WRITTEN TASK: Find and copy each line of the listing below that has the word "from" in it.

-- -- --

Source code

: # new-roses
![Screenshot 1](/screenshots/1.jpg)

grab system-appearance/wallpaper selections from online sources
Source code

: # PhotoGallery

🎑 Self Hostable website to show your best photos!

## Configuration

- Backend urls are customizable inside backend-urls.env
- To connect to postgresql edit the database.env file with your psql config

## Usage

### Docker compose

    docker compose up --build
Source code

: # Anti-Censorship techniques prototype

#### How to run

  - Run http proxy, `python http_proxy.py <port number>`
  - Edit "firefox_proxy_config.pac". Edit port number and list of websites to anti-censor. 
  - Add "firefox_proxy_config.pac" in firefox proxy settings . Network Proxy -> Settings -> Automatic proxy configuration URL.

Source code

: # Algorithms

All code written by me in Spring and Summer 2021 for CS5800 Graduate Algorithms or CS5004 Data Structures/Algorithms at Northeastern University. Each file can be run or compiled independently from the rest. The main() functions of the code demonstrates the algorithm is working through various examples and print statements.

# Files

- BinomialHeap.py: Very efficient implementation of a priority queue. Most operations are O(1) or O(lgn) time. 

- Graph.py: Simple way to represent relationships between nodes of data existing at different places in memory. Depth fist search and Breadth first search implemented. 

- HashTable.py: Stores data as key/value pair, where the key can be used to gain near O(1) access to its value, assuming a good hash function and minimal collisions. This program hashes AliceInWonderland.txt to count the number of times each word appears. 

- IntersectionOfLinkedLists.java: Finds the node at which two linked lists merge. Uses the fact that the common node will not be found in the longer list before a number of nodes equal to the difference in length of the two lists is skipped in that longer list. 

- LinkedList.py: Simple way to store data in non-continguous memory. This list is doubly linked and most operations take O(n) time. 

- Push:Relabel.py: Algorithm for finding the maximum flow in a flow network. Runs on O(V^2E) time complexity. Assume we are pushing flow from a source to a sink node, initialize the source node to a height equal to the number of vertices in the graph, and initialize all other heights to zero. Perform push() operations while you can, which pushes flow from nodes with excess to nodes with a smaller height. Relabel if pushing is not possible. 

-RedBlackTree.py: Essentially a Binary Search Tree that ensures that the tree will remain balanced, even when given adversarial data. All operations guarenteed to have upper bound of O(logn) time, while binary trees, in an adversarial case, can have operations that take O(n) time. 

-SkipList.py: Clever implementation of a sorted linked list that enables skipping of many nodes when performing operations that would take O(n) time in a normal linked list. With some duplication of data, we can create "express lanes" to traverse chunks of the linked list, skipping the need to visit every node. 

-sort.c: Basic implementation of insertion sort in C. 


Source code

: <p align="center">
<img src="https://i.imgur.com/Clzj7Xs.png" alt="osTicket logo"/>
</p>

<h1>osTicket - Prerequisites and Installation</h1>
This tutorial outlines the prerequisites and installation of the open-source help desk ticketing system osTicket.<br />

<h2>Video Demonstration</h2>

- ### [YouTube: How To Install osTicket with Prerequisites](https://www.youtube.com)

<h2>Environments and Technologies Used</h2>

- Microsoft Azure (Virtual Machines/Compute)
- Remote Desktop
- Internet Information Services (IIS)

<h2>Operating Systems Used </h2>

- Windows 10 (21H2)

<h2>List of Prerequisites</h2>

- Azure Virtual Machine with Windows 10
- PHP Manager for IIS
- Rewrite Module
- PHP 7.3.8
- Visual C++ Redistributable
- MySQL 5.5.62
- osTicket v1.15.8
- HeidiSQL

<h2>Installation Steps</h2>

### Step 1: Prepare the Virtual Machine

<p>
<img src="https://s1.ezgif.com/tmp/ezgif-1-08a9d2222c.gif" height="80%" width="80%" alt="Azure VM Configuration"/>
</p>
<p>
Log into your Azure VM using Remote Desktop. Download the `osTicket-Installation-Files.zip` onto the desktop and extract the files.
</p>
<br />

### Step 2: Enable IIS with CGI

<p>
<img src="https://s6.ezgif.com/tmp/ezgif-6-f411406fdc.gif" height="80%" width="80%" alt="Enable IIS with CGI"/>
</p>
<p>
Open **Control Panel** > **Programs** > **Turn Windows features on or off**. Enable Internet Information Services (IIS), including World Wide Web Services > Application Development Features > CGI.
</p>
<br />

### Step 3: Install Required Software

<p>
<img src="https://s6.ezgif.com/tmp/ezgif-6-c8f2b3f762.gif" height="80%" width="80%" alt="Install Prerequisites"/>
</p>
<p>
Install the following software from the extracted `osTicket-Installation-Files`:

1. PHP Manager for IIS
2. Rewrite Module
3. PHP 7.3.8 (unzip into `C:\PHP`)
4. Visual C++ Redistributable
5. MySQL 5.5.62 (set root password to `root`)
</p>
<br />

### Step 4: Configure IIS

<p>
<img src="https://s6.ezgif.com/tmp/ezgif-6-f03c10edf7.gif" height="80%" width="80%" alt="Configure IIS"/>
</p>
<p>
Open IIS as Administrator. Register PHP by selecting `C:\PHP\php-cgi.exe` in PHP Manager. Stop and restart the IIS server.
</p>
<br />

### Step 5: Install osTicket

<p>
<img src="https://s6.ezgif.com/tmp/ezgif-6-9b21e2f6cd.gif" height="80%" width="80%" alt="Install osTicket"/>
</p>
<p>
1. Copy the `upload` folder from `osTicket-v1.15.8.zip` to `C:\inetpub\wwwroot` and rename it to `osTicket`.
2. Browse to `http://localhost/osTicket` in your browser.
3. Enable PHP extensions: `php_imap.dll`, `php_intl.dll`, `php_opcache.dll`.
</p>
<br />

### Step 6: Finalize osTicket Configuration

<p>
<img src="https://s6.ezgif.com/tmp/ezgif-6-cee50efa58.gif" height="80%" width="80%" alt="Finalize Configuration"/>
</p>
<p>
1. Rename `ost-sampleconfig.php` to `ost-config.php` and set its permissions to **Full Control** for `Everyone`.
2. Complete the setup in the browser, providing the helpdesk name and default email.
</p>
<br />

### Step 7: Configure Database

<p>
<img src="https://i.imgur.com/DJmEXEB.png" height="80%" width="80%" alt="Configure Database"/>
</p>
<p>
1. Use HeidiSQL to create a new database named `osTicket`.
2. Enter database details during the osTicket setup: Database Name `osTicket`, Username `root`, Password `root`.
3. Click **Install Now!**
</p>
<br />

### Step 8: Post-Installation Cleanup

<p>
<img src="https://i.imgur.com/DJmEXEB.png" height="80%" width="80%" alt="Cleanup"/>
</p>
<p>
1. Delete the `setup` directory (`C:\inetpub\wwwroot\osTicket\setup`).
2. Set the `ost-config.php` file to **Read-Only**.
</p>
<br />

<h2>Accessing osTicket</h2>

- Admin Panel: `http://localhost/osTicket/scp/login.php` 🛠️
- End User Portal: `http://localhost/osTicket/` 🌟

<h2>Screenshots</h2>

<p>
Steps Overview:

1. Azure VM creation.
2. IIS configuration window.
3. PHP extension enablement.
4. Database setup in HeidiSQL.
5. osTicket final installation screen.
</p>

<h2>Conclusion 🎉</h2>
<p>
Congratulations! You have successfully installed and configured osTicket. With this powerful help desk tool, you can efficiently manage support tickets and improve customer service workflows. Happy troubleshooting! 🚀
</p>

-- -- --

ANSWER SPACE:
grab system-appearance/wallpaper selections from online sources
All code written by me in Spring and Summer 2021 for CS5800 Graduate Algorithms or CS5004 Data Structures/Algorithms at Northeastern University. Each file can be run or compiled independently from the rest. The main() functions of the code demonstrates the algorithm is working through various examples and print statements.
- Push:Relabel.py: Algorithm for finding the maximum flow in a flow network. Runs on O(V^2E) time complexity. Assume we are pushing flow from a source to a sink node, initialize the source node to a height equal to the number of vertices in the graph, and initialize all other heights to zero. Perform push() operations while you can, which pushes flow from nodes with excess to nodes with a smaller height. Relabel if pushing is not possible. 
Install the following software from the extracted `osTicket-Installation-Files`:
1. Copy the `upload` folder from `osTicket-v1.15.8.zip` to `C:\inetpub\wwwroot` and rename it to `osTicket`.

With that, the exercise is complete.